I remember her coming into the locker room and sitting down rather heavily on a bench.
"God," she said, "I hate this." She took out a cigarette and a lighter. "He takes forever, you know that?" She looked around the room. We were all sitting on benches, waiting. We hadn't even changed clothes yet. No one said anything; we'd all been through this before. There was nothing to say. Phretys lit the cigarette and took a long puff on it. "All right, we may as well get started. You all remember that novel he signed to do for Scribner's. He was supposed to have it done in April. He's really going to get working on it now. This time for sure."
"Good," said Sandor Courane.
"How much longer will we have to hang around here?" asked Eileen Brant.
"Who knows, with him," said Phretys. She shrugged. "Is there anything to drink? Let me have a Tab."
"We
got Coke and Vernor's," said Steve Weinraub. "All out of Tab."
"Somebody get me a small ginger ale then. Now, the book is shaping up a little differently than when he sold the idea a year ago."
Brant shook her head and stared off into space.
Courane looked disgusted. "I knew it," he said. "I just knew it. I'm going to end up floating in deep space with no air and not the least hope of a sequel."

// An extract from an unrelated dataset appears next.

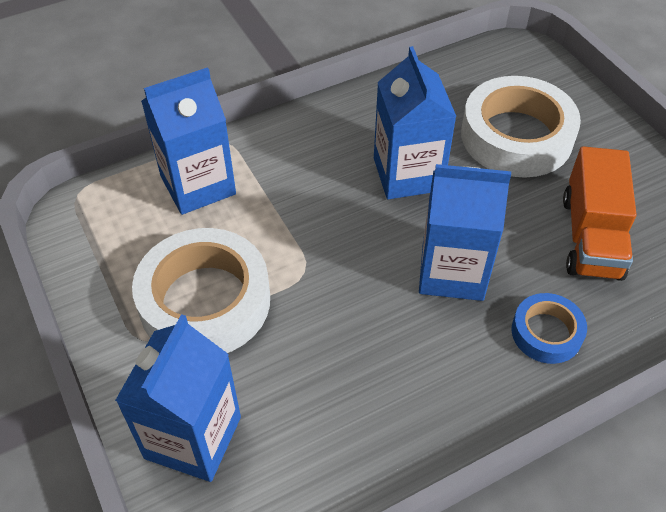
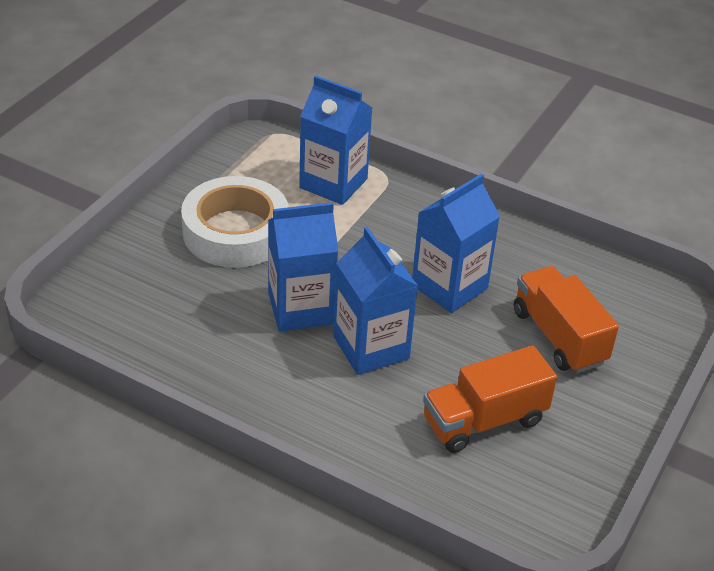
camera: 55 degrees right, 10 degrees down
blue carton [115,314,241,482] -> blue carton moved to [268,202,338,331]
white tape [461,76,581,178] -> orange truck [514,266,619,373]
blue tape [511,293,587,364] -> none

"What are you so worried about?" said Weinraub. "How many times have you ever ended up like that?"
"Take it easy, Stevie," said Brant. She rubbed her forehead tiredly.
"No, listen," said Weinraub. "From the way Courane talks, you'd think he always gets shot to pieces in the last chapter. But you take a look at it. Think back. Name me one time when anything really bad ever happened to him. I'm the one who always gets slapped down."
"Not anymore," said Bo Staefler. "You haven't worked in years."
"Thanks," said Weinraub bitterly. "Thanks a lot. I really needed that, too."
"Okay, all right," said Phretys. "All you people just settle down and wait." Phretys was tall and willowy and very patrician, with long, wavy blonde hair and pale gray eyes. She looked the way Botticelli might have painted her, if science fiction had appealed to him. She wore a long white stola with a Grecian border of purple; the robe had a Bloomingdale's label in it. She carried a black designer handbag in which she kept cigarettes, an address book, and carfare. She looked like she hadn't slept well the night before. "I have to go back and nudge him along so he gets this damn book finished, and I don't want to have to worry about a bunch of unhappy characters. I get enough aggravation."
"Well," said Weinraub, "some of us are unhappy."
"Okay," she said. "You all just change clothes and get ready to work. I'll be back later with an outline of Chapter One."